§ **REQUIRED ACTION**:
Beginning at the line containing "Kübelpflanzensamen" and continuing to the end of the records below, give each line again exactly as it stands, and only those lines.

Items listed in a dataset
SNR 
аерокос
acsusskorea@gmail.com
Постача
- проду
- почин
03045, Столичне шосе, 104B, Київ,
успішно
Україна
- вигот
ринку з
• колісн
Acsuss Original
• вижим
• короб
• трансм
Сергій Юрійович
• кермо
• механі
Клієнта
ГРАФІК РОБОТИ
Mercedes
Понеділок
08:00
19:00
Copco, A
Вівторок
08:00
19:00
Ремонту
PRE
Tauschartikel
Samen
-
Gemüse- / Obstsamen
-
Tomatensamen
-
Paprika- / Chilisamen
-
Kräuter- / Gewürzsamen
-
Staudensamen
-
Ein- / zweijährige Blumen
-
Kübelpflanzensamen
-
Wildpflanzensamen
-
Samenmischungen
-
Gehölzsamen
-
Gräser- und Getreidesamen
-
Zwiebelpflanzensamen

§ **TASK SOLUTION**:
Kübelpflanzensamen
-
Wildpflanzensamen
-
Samenmischungen
-
Gehölzsamen
-
Gräser- und Getreidesamen
-
Zwiebelpflanzensamen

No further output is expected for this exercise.